I'm nit picking on it mainly because, if proven successful,
this strategy will be adopted by other drivers and likely moved
to net/common, so imo it's important to talk about these details.

> > 
> > > +static bool mlx4_replenish(struct mlx4_en_priv *priv,
> > > +			   struct mlx4_en_rx_ring *ring,
> > > +			   struct mlx4_en_frag_info *frag_info)
> > >  {
> > > +	struct mlx4_en_page *en_page = &ring->pool.array[ring->pool.pool_idx];
> > > +	if (!mlx4_page_is_reusable(en_page->page)) {
> > > +		page = mlx4_alloc_page(priv, ring, &dma, numa_mem_id(),
> > > +				       GFP_ATOMIC | __GFP_MEMALLOC);
> > 
> > I don't understand why page_is_reusable is doing !page_is_pfmemalloc(page))
> > check, but here you're asking for MEMALLOC pages too, so
> > under memory pressure the hw will dma the packet into this page,
> > but then the stack will still drop it, so under pressure
> > we'll keep alloc/free the pages from reserve. Isn't it better
> > to let the hw drop (since we cannot alloc and rx ring is empty) ?
> > What am I missing?
> 
> We do not want to drop packets that might help SWAP over NFS from
> freeing memory and help us recovering from pressure. This is the whole
> point of __GFP_MEMALLOC protocol : hw wont know that a particular TCP
> packet must not be dropped.

interesting. fancy. so things like nbd will also be using them too, right?

> > 
> > > @@ -767,10 +820,30 @@ int mlx4_en_process_rx_cq(struct net_device *dev, struct mlx4_en_cq *cq, int bud
> > >  			case XDP_PASS:
> > >  				break;
> > >  			case XDP_TX:
> > > +				/* Make sure we have one page ready to replace this one */
> > > +				npage = NULL;
> > > +				if (!ring->page_cache.index) {
> > > +					npage = mlx4_alloc_page(priv, ring,
> > > +								&ndma, numa_mem_id(),
> > > +								GFP_ATOMIC | __GFP_MEMALLOC);
> > > +					if (!npage) {
> > > +						ring->xdp_drop++;
> > > +						goto next;
> > > +					}
> > > +				}
> > 
> > I think the approach to drop packets after xdp prog executed is incorrect.
> > In such case xdp program already parsed the packet, performed all necessary
> > changes and now ready to xmit it out. Dropping packet so late, just
> > because page_cache is empty, doesn't make any sense. Therefore please change
> > this part back to how it was before: allocate buffer at the end of the loop.
> > I think you're trying too hard to avoid _oom() callback doing allocs. Say
> > all rx packets went via xdp_tx and we don't have any pages to put into rx ring
> > at the end of this rx loop. That's still not a problem. The hw will drop
> > few packets and when tx completion fires on the same cpu for xdp rings we
> > can without locks populate corresponding rx ring.
> > So XDP will be able to operate without allocations even when there is
> > no free memory in the rest of the system.
> > 
> > Also I was thinking to limit xdp rings to order 0 allocs only, but doing
> > large order can indeed decrease tlb misses. That has to be tested more
> > thoroughly and if large order will turn out to hurt we can add small patch
> > on top of this one to do order0 for xdp rings.
> 
> 
> > 
> > Overall I think there are several good ideas in this patch,
> > but drop after xdp_tx is the showstopper and has to be addressed
> > before this patch can be merged.
> > 
> 
> The xmit itself can drop the packet if TX ring is full.

◆ **Task prompt**
In the patch review discussion, what does the reviewer call the showstopper that must be fixed before the patch can be merged?

◆ **Data section**
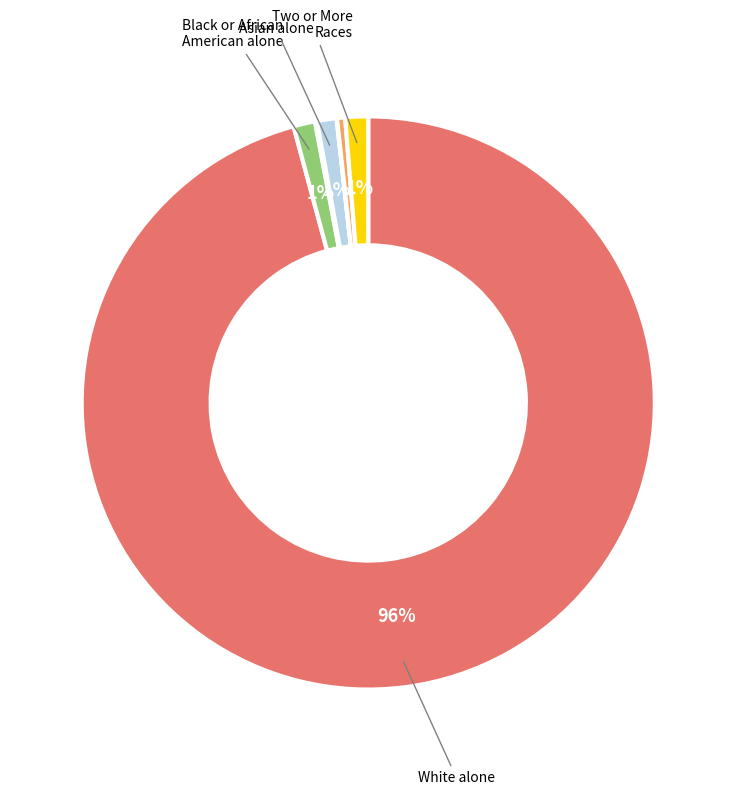

Is there any slice that represents more than half of the pie?

Yes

◆ **Response to the task**
The drop after xdp_tx, meaning packets are dropped after the XDP program has run because the page cache is empty.